Patient ethnicity, gender and age and interactions between drugs can increase or decrease a medication’s effectiveness or spark other side effects, Derouin said.
And, Solow said, drug-food interactions are another consideration, whether that involves grapefruit juice blocking a particular enzyme that metabolizes certain drugs, or dairy products lessening the effectiveness of antibiotics.
Finally, there’s the “cascade of side effects” phenomenon described by Derouin.
“Let’s say the side effect is diarrhea,” she said. “So now we have to treat the diarrhea. But the drug used for the diarrhea may have other side effects. So now I have to use a different drug to take care of the side effects of the other drug. People can end up on several medications that, if they had figured out the original cause, might not have been needed.”
She knows something about the phenomenon, not just as a pharmacist, but also from her own personal experience, helping her mother reduce her prescription load from 11 drugs to seven.
“My mom was on one drug — which, to this day, I don’t know why,” she said. “The physician had no idea why she was on it.

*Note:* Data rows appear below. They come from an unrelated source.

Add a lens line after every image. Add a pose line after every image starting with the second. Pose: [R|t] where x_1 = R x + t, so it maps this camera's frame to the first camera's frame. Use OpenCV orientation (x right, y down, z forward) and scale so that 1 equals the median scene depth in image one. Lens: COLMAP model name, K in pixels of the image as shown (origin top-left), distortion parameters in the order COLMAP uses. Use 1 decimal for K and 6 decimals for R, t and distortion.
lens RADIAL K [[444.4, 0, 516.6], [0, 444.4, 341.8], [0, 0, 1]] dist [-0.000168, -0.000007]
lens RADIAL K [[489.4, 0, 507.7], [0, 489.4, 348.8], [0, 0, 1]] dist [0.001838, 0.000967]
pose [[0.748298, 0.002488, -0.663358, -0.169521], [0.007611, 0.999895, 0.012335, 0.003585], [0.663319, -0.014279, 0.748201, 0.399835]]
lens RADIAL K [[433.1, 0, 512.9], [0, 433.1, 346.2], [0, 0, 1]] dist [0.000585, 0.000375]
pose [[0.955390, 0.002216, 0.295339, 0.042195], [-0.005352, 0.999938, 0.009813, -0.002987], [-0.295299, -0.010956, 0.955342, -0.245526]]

Because one of the specialists had prescribed it three years ago.”
Kaye herself once had a morning routine of throwing open her kitchen cabinet doors and popping nine prescriptions.

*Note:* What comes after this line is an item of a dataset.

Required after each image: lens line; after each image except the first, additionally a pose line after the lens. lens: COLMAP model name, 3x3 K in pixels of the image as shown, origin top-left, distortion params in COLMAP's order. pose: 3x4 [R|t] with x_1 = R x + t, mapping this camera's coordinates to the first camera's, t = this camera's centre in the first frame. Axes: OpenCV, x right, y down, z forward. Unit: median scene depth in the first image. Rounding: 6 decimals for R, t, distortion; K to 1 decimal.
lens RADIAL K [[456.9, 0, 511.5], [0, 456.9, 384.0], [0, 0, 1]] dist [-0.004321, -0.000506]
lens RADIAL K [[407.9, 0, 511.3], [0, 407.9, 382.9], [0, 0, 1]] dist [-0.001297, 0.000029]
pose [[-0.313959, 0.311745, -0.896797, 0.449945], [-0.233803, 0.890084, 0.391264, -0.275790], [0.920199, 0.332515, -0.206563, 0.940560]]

“I was going through my divorce and I was only going to have health insurance for one more year,” she said. “I was on nine prescriptions that, out of pocket, would have cost me close to a thousand dollars a month. So I went to my doctor and I said, ‘OK, we’ve got a year.’ ”

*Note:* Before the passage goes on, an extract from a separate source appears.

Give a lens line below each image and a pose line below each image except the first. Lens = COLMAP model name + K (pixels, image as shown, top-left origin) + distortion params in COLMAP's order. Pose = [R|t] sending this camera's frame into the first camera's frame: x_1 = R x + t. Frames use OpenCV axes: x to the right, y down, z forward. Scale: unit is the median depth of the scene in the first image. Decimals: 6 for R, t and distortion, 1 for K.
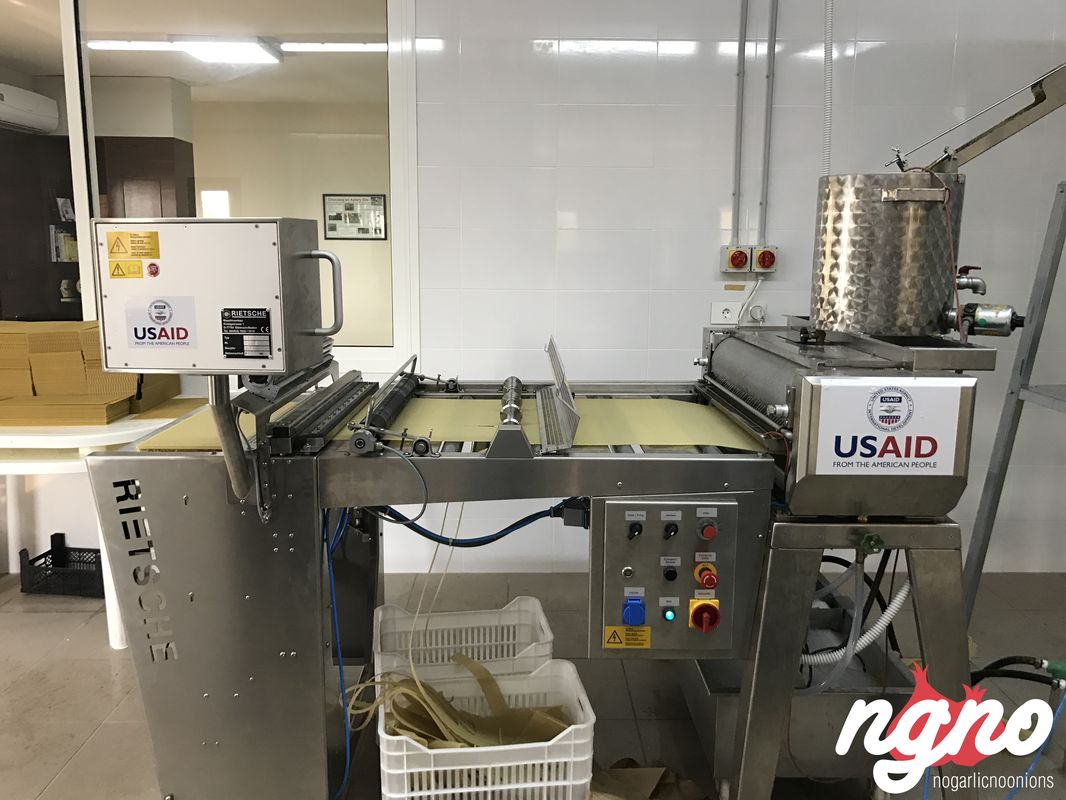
lens RADIAL K [[872.1, 0, 531.3], [0, 872.1, 383.0], [0, 0, 1]] dist [0.035151, -0.068130]
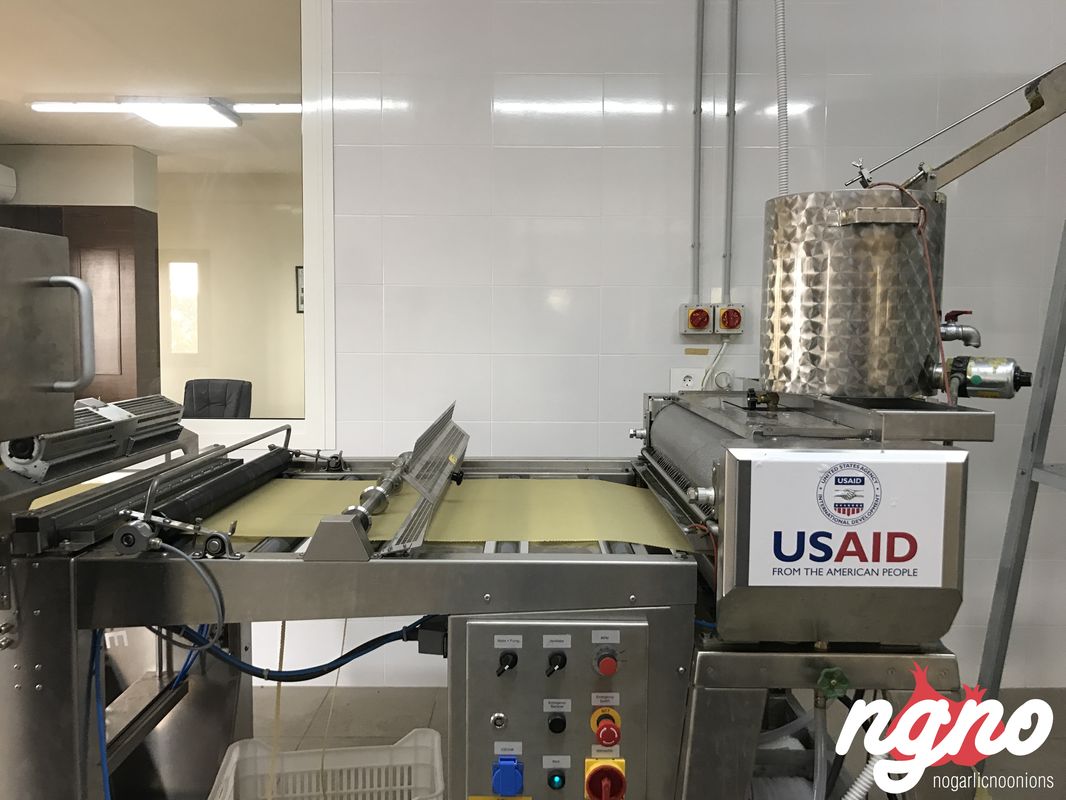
lens RADIAL K [[872.1, 0, 531.3], [0, 872.1, 383.0], [0, 0, 1]] dist [0.035151, -0.068130]
pose [[0.999943, -0.000287, -0.010642, 0.133241], [-0.000698, 0.995718, -0.092442, 0.004778], [0.010623, 0.092444, 0.995661, 0.231787]]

It took nine months. Diet and weight loss addressed her blood pressure, cholesterol and knee problems. She also avoided foods that caused inflammation. Kaye no longer takes any prescriptions.
Derouin still recalls moments of illumination from her time as director of pharmacy at Wyandotte Hospital, in a Detroit suburb, when the hospital offered senior citizens cheap meals coupled with brown bag events. That involved seniors dumping their prescriptions out on the table for a pharmacy consult.
Some seniors were still taking drugs for short-term conditions — such as rashes — long after the condition was gone, and experiencing dizziness, a side effect that’s particularly dangerous to those already prone to falling. Others were taking duplicate prescriptions, including one man who had three different prescriptions for a beta blocker.
“I was amazed he was still walking,” Derouin said.
That’s why she wants to ensure that people understand their medications, the potential side effects, and the importance of having someone help them coordinate. One suggestion is, always go to the same pharmacy.
“Even if one drug is a little bit more than the other, in the end it’s much safer,” she said. “Because they have a record of everything you have, and they have software programs to look to see if there are interactions.”
As for recognizing a side effect, the occurrence of something unusual after beginning a new medication is usually a red flag, both in adults and children, she and Gunter agreed. Then again, Derouin said, side effects can explode onto the scene after an extended time of taking the drug or if the patient’s health condition changes.
Getting a second opinion, including one from a trusted pharmacist, can make a difference for patients, she said. If it still seems obvious that the problem is a side effect, but the physician won’t agree, there’s always another doctor’s office.
“I’m convinced that the more important thing is, that the patient needs to know why they’re taking the medication,” Solow said. “That will empower them to think about all those other things that go along with it. Because maybe they don’t even need the medication.”